:: RECORDS FOR THIS TASK ::
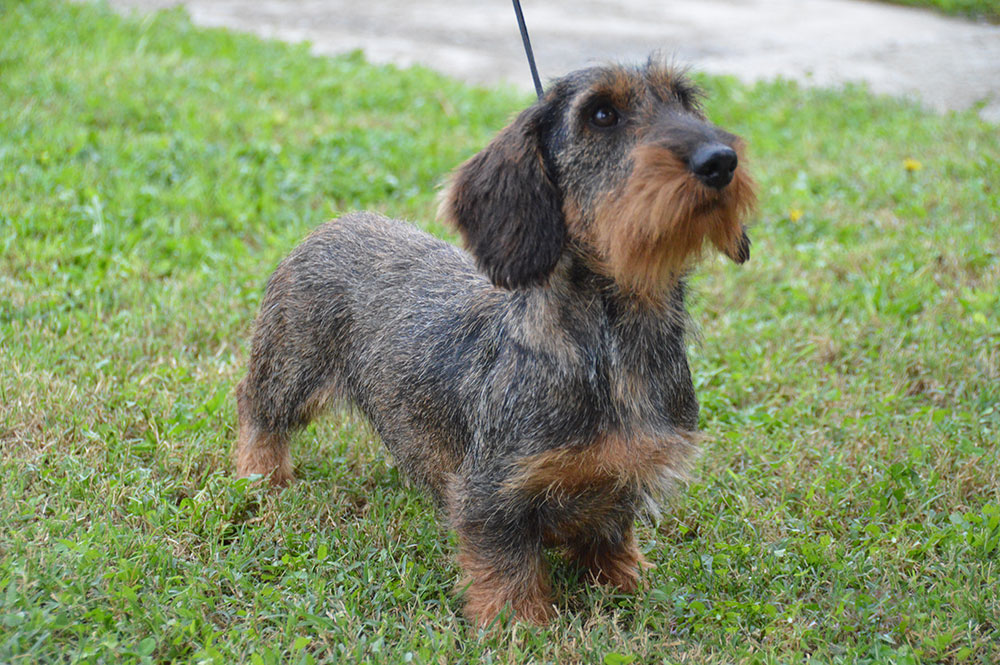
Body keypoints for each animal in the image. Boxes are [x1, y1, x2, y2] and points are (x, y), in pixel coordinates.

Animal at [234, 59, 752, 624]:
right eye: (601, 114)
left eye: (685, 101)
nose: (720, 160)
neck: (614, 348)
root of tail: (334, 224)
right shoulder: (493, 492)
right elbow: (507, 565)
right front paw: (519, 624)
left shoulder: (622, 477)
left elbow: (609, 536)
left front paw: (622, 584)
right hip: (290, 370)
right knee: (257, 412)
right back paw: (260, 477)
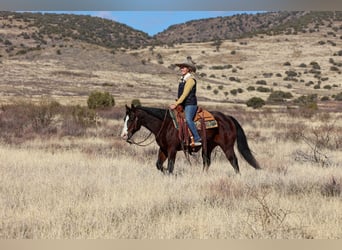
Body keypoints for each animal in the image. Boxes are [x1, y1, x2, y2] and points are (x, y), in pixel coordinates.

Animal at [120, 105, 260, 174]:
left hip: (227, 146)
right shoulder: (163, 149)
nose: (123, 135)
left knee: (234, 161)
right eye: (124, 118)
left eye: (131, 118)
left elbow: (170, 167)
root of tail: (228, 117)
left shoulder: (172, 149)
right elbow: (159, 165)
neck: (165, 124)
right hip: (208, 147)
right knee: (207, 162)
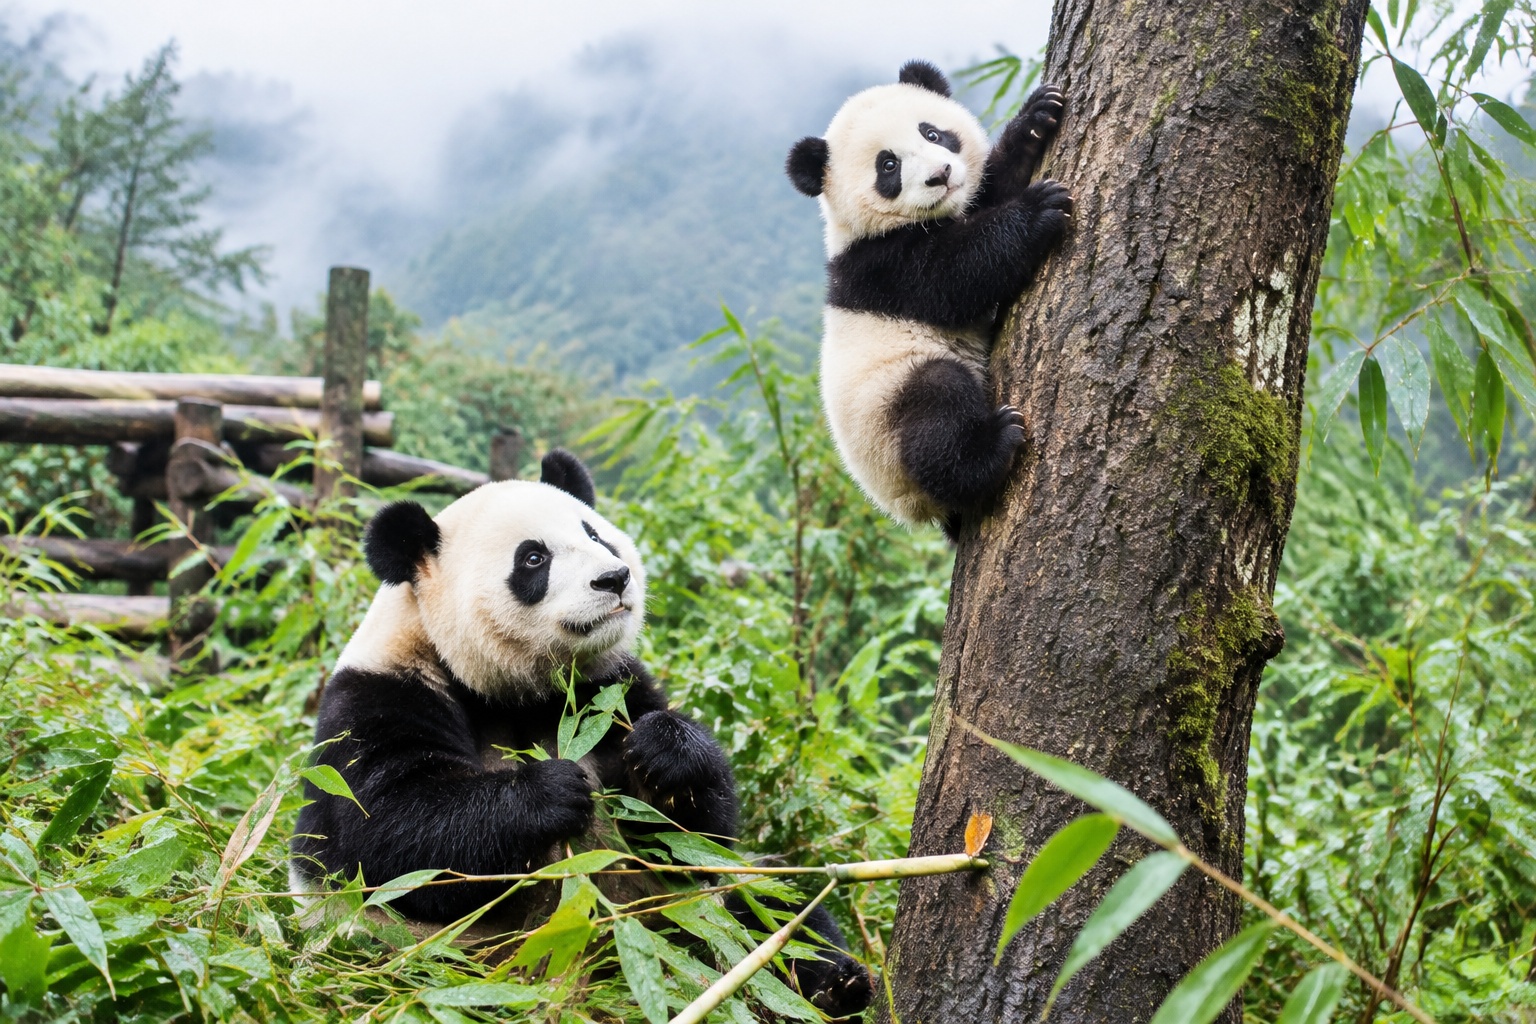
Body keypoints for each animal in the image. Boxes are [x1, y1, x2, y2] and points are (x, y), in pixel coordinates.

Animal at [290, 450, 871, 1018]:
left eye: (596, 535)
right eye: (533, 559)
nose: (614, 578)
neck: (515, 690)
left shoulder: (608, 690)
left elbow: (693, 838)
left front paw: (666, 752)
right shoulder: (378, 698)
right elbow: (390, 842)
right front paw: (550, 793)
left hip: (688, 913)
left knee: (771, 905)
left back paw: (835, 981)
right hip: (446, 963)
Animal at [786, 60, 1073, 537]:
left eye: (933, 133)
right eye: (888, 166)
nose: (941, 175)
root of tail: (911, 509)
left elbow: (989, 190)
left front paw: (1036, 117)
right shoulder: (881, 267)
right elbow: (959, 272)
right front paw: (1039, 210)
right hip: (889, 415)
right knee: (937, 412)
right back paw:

:: EXERCISE AIM ::
All entries, top to bottom, should be retyped exactly; the pictures should not be.

:: WRITTEN RESPONSE ::
Body keypoints for each animal in the image. Boxes are [x1, y1, x2, y2] and points are (x, y), in pixel coordinates.

Animal at [234, 59, 752, 624]:
right eye: (601, 114)
left eye: (685, 101)
nose: (720, 160)
neck: (614, 348)
root of tail: (334, 224)
right shoulder: (493, 492)
right elbow: (507, 565)
right front paw: (519, 624)
left shoulder: (622, 477)
left elbow: (609, 536)
left front paw: (622, 584)
right hip: (290, 370)
right knee: (257, 412)
right back paw: (260, 477)
Body keypoints for each animal in the image. Boxes are [x1, y1, x2, y2] and points are (x, y), in pixel coordinates.

Animal at [120, 105, 260, 174]:
left hip: (227, 146)
right shoulder: (163, 149)
nose: (123, 135)
left knee: (234, 161)
right eye: (124, 118)
left eye: (131, 118)
left elbow: (170, 167)
root of tail: (228, 117)
left shoulder: (172, 149)
right elbow: (159, 165)
neck: (165, 124)
right hip: (208, 147)
right knee: (207, 162)
Body keypoints for each animal in the image. Boxes are [x1, y1, x2, y2] and points are (x, y), in pixel coordinates.

Animal at [290, 450, 871, 1018]:
left eye: (596, 535)
right eye: (533, 559)
nose: (614, 578)
neck: (515, 690)
left shoulder: (608, 690)
left elbow: (693, 838)
left front paw: (666, 752)
right shoulder: (378, 698)
right elbow: (390, 842)
right front paw: (550, 793)
left hip: (688, 913)
left knee: (771, 905)
left back paw: (835, 981)
right hip: (446, 963)
Animal at [786, 60, 1073, 537]:
left eye: (933, 133)
right eye: (888, 166)
nose: (941, 175)
root of tail: (911, 509)
left elbow: (989, 190)
left front paw: (1036, 117)
right shoulder: (881, 267)
right elbow: (959, 272)
right front paw: (1039, 210)
right hip: (889, 415)
right knee: (937, 412)
right back paw:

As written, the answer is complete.